“Beware the Ides of March 2019!”

Vincenzo Camuccini, "Morte di Cesare", 1798,

Vincenzo Camuccini, “Morte di Cesare”, 1798,

“Beware the ides of March!” the prophet warned Julius Caesar in 44 B.C. and Caesar was assassinated shortly thereafter, on the ides. Ever since, the Ides of March has been a day associated with doom, disaster, or failure in some form. But what is the “ides”?

Unlike currently used dates, which are numbered sequentially from the beginning of the month, the Romans and medieval Europeans counted backwards from three fixed points: they designated the “kalends,” the “nones,” and the “ides” and all other dates were based on these. (ex. the kalends = the 1st, the nones = the 5-7th, and the ides = the 13-15th days of the month). For instance, rather than saying, “Today is March 3” they would say, “Today is three days before the nones of March.” The kalends marked the new moon, the nones was the half-moon and the ides was the full moon.

The ides of the month marked the full moon and thus the following days of each month were governed by the waning moon, a good time for curses as dark magic grew more powerful as the nights grew darker. Not only would dark magic grow stronger but the darker nights also made crime in general more likely. That the last half of each month was steeped in evil and disaster was underscored by its association with the assassination of Caesar.

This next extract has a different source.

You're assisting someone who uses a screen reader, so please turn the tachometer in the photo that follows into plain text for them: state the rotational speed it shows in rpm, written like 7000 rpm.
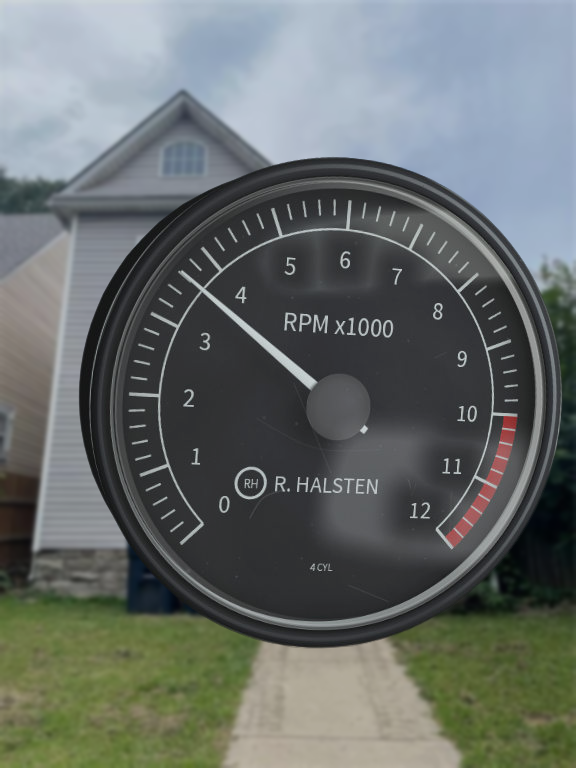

Even before the assassination of Caesar, the Ides of March had been important in Roman religion. The Ides of each month were sacred to Jupiter and the Flamen Dialis, Jupiter’s high priest, led the “Ides sheep” in procession along the Via Sacra to the place where it would be sacrificed.

In addition to the usual Ides monthly sacrifice, the Ides of March was also the occasion of the Feast of Anna Perenna, a goddess of the year (Latin annus, hence words like “annual” in English) whose festival originally concluded the ceremonies of the New Year. The day was enthusiastically celebrated among the common people with picnics, drinking, and revelry. One source from late antiquity also places the Mamuralia on the Ides of March. This observance, which has aspects of a scapegoat ritual, involved beating an old man dressed in animal skins and perhaps driving him from the city. The ritual may have been a new year festival representing the expulsion of the old year.

In the later Imperial period, the Ides of March began a “holy week” of festivals celebrating Cybele and Attis, marking first the day when Attis was born and found among the reeds of a Phrygian river. He was discovered by either shepherds or the goddess Cybele (known as the Magna Mater or “Great Mother”). A week later, on March 22nd, the solemn commemoration of Arbor intrat (“The Tree enters”) commemorated the death of Attis under a pine tree. A college of priests, the dendrophoroi (“tree bearers”) annually cut down a tree, hung from it an image of Attis, and carried it to the temple of the Magna Mater with lamentations. The day was formalized as part of the official Roman calendar under Claudius (who died in AD 54). A three-day period of mourning followed, culminating with celebrating the rebirth of Attis on March 25th, the date of the vernal equinox on the Julian calendar.

Daffodil, the Flower of March

Associated with Venus and water, daffodil is used to promote love, fertility, and luck.

Associated with Venus and water, daffodil is used to promote love, fertility, and luck.

Daffodil or “lent lily”, one of the early blooming flowers of spring and the flower most associated with the month of March, is a common name for the blossom which is a variety of those called “Narcissus.” It was said by the ancient Greeks to have bloomed where the youth Narcissus withered and died, having become infatuated with his own reflection in a pool. (The goddess Nemesis had cursed him in retaliation for his already self-obsessed and cruel disdain of the mountain nymph Echo. Echo had already been punished by the goddess Hera who had made it impossible for Echo to say anything other than repeat a word or two that someone else had spoken to her. Greek mythology is one big interconnected soap opera, isn’t it?!)

It is associated with the goddess Venus (because of Echo’s love for Narcisscus and Narcissus’ love for himself) and is therefore a “feminine” plant. The alchemists associated daffodil with the element water (perhaps because of its association with Narcissus’ death by a pool, even though the flower itself grows easily in meadows and woods).

If you carry daffodil, it will attract a lover to you. If you place fresh-cut daffodil in your bedroom, fertility will increase. If the bloom is plucked and carried next to your heart, it will attract good luck to you. Good luck and fertility being exactly what Narcissus was himself in short supply of, perhaps his flower is attempting to make amends for him and his bad behavior toward the nymph who wanted nothing more than to be his lover.